Ad agencies help Haitian artisans to brand and market products now sold at Hudson's Bay.

Shipped across the North Atlantic from the small island mass of Haiti, intricate home decor items from blankets to bowls to bags now sit on white chunky shelves in Hudson’s Bay’s flagship stores in Montreal, Ottawa and Toronto.

It took five years, but BrandAid has finally come home. The Canadian-born project, which pairs creatives with Haitian artisans to craft brand identities for their collections of art pieces, has come full circle after appearances in London department store Selfridges, U.S. retailer Macy’s and others. Hudson’s Bay’s store-within-a-store modular displays were created by design agency Jackman.

“[The retailers overseas] gave us this fabulous opportunity to find out how people reacted to the products, how the story was being [perceived] and how the items were being displayed,” says Tony Pigott, global CEO at JWT Ethos and co-founder of BrandAid. “That helped us refine the collection, the marketing and the merchandising. So we were ready for primetime by the time we were done.”

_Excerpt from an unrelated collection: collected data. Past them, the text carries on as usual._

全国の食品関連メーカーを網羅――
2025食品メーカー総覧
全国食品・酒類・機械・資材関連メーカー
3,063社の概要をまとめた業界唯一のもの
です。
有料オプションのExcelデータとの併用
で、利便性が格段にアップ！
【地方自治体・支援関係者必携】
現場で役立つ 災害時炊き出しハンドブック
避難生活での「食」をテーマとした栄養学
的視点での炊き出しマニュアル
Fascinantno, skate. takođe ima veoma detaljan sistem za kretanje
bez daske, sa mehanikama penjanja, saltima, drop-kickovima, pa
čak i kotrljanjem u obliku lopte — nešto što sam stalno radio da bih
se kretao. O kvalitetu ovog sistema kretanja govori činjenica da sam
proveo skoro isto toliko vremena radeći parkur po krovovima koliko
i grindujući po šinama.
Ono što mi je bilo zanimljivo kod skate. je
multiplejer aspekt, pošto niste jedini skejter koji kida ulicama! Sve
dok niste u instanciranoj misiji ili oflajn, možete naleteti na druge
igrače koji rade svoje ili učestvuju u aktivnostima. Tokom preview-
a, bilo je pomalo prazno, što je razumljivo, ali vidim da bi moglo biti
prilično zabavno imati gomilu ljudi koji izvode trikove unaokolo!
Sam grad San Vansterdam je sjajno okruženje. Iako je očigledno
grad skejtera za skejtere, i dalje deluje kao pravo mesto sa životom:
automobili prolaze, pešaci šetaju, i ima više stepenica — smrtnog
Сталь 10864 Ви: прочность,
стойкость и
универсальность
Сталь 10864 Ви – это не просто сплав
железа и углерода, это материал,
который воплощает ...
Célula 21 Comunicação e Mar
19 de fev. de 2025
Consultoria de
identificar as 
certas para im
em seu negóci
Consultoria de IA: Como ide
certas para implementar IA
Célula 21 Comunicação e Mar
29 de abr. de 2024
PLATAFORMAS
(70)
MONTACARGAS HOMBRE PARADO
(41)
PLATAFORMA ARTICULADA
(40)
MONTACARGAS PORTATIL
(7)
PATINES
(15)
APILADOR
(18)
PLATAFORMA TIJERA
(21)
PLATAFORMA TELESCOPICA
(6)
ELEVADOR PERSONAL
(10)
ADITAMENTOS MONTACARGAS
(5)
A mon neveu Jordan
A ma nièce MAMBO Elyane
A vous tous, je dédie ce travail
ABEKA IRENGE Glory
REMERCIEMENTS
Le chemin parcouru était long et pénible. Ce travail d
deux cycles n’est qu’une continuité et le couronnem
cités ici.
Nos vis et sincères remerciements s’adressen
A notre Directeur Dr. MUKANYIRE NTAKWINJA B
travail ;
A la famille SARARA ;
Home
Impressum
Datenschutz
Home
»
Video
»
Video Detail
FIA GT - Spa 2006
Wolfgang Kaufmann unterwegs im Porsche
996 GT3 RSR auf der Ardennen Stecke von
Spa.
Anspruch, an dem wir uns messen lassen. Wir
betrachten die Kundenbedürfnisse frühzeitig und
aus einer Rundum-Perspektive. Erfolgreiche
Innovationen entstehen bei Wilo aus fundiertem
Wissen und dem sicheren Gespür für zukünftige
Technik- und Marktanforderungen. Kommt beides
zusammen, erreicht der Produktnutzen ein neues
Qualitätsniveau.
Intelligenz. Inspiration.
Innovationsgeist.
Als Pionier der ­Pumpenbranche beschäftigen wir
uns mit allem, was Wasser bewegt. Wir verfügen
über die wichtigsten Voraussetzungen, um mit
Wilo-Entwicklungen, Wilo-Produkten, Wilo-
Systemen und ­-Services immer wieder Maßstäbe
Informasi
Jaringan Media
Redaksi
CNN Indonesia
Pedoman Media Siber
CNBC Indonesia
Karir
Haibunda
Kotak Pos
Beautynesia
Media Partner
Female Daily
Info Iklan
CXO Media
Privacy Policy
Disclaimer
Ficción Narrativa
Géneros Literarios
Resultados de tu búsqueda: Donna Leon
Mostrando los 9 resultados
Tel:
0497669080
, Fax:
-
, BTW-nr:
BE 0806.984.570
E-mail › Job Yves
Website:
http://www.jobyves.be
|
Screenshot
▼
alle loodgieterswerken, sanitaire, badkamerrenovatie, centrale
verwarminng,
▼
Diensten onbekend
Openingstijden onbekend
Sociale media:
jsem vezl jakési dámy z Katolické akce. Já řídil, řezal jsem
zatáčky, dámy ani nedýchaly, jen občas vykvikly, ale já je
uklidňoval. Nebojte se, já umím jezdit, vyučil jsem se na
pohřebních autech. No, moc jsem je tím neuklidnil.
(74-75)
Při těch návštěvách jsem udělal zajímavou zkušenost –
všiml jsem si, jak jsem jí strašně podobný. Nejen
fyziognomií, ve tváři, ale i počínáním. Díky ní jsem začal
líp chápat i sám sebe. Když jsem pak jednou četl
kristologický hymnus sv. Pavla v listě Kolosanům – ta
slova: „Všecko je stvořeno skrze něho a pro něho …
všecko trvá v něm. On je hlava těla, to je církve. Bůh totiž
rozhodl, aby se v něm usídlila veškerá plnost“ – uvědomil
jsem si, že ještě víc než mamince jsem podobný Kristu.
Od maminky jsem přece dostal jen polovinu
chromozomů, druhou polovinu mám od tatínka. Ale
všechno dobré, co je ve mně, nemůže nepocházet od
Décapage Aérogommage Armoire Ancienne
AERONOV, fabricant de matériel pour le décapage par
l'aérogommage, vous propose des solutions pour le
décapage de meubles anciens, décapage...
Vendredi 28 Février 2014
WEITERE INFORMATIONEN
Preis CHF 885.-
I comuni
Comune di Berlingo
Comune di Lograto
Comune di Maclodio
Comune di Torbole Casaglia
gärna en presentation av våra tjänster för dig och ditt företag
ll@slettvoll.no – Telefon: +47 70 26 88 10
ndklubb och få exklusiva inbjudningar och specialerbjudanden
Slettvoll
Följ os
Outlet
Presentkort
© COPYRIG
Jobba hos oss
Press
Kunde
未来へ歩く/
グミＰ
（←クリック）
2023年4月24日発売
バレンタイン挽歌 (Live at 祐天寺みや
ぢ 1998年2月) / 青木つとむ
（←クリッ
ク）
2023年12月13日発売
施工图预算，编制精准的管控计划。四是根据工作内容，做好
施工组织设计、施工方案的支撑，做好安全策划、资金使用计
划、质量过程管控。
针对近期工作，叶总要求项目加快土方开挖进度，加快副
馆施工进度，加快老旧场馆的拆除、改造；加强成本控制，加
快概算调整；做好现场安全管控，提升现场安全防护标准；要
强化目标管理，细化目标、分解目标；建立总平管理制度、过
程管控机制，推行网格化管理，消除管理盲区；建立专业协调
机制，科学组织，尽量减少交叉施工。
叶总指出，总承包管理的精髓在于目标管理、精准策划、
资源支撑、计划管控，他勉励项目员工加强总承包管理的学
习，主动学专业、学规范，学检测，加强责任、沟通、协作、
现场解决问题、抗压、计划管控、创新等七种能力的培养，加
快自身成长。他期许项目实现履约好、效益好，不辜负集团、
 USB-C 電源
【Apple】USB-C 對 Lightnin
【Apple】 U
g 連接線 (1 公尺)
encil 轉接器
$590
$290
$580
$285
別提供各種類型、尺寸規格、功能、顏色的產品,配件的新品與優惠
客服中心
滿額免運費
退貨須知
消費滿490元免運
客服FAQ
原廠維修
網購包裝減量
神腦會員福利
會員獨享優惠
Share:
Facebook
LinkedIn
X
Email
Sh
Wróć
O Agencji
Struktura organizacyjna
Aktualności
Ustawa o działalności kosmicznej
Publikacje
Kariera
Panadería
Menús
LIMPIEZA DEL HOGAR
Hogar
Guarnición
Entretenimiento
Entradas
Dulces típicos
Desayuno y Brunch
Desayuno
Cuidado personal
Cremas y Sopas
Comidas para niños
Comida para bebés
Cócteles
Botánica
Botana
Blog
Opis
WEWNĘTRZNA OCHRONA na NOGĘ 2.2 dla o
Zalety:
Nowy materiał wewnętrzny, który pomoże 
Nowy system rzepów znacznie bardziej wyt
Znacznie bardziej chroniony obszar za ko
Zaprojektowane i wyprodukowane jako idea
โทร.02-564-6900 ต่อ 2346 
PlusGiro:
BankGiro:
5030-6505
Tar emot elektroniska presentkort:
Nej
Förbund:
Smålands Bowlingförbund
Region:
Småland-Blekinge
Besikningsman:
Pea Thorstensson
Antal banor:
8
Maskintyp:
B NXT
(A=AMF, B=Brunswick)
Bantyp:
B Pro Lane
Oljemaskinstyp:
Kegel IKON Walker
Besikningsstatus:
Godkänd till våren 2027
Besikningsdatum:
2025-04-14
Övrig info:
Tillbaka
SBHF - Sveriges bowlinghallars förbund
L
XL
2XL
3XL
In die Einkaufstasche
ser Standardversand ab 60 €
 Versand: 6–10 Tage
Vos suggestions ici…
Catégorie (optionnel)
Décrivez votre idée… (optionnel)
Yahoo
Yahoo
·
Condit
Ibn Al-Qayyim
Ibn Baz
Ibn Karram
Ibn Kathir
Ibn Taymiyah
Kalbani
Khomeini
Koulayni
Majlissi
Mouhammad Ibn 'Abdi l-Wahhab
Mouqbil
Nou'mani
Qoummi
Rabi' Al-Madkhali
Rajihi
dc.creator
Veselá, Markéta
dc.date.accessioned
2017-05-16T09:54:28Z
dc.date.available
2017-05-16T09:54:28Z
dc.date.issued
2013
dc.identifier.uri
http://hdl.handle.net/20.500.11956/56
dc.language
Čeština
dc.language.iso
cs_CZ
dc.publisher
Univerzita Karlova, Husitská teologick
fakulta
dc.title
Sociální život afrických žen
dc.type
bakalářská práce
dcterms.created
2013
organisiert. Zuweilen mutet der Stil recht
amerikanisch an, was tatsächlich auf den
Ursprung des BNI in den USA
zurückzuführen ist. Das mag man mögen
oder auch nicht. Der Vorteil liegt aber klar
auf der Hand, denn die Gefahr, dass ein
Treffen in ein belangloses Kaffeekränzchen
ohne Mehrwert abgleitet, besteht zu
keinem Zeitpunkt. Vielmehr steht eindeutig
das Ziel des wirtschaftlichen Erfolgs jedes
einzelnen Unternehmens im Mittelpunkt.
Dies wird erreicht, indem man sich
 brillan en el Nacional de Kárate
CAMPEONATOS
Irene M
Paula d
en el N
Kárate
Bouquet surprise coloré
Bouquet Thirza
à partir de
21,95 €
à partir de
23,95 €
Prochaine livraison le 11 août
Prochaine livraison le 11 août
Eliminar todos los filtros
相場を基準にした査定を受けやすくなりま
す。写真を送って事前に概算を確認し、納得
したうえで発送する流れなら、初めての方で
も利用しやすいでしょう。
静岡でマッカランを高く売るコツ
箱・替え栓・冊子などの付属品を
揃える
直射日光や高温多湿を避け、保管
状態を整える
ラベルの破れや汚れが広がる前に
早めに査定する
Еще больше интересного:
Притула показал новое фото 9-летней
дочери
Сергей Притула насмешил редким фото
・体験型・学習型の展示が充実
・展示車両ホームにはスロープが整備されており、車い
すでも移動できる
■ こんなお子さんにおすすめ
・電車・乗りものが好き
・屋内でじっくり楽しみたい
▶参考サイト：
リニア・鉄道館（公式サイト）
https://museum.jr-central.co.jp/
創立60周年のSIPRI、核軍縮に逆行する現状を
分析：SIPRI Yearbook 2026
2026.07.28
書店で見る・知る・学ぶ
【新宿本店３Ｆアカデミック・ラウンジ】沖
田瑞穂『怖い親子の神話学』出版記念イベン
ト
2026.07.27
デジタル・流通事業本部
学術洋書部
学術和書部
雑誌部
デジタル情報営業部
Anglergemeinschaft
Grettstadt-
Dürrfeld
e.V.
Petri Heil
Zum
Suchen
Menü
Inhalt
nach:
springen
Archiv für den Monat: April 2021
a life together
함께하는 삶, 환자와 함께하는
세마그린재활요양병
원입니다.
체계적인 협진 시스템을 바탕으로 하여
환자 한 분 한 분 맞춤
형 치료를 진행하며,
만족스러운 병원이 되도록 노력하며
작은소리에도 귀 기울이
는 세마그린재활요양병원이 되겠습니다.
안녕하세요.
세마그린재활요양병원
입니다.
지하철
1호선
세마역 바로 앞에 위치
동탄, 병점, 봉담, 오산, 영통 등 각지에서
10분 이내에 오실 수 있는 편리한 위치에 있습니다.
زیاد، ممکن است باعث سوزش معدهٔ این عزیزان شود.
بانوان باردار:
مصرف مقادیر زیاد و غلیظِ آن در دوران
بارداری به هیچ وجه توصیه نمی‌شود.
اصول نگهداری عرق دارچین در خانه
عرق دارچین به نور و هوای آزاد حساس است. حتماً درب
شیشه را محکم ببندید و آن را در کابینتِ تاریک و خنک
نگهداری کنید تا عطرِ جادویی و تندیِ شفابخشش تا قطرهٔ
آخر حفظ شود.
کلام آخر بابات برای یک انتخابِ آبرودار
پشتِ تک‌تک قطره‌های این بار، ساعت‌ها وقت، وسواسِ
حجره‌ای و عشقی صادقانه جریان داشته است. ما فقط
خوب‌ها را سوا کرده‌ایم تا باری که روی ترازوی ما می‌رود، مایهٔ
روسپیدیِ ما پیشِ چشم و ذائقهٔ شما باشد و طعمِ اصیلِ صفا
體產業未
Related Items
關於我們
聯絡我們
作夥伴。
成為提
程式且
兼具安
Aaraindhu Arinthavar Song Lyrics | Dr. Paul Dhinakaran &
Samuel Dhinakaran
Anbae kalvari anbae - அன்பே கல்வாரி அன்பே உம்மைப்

The collections arrived from five Haitian communities, handcrafted by 300 artisans. The artists have the ability to trade in a developed market today thanks to Canadian ad agencies DDB, JWT, Ogilvy, Taxi, Tunji Design and Miami-based TBWA, which all worked pro bono to provide necessary branding and marketing to help them sell their wares. For each item sold in stores, the artist is given 25% of the sale price (a substantial jump from the going rate of 3% for artisans in most retailers).

“It’s always been my belief, and co-founder Cameron Brohman’s belief, that there is a huge role marketing can play at the bottom of the pyramid,” Pigott says. “We have done a lot of work finding the model and the Canadian government got behind [us and invested more than $750,000]. So that was [also] critical for bringing this to Canada.”

Next up, BrandAid will make a stop in Kitchener to work with innovation lab Communitech, as well as Google, Aimia and KPMG, on the next phase of the project. They’ll be looking at developing a platform that will allow agencies to collaborate online and create efficient, low-cost marketing and branding for artisans in other developing countries.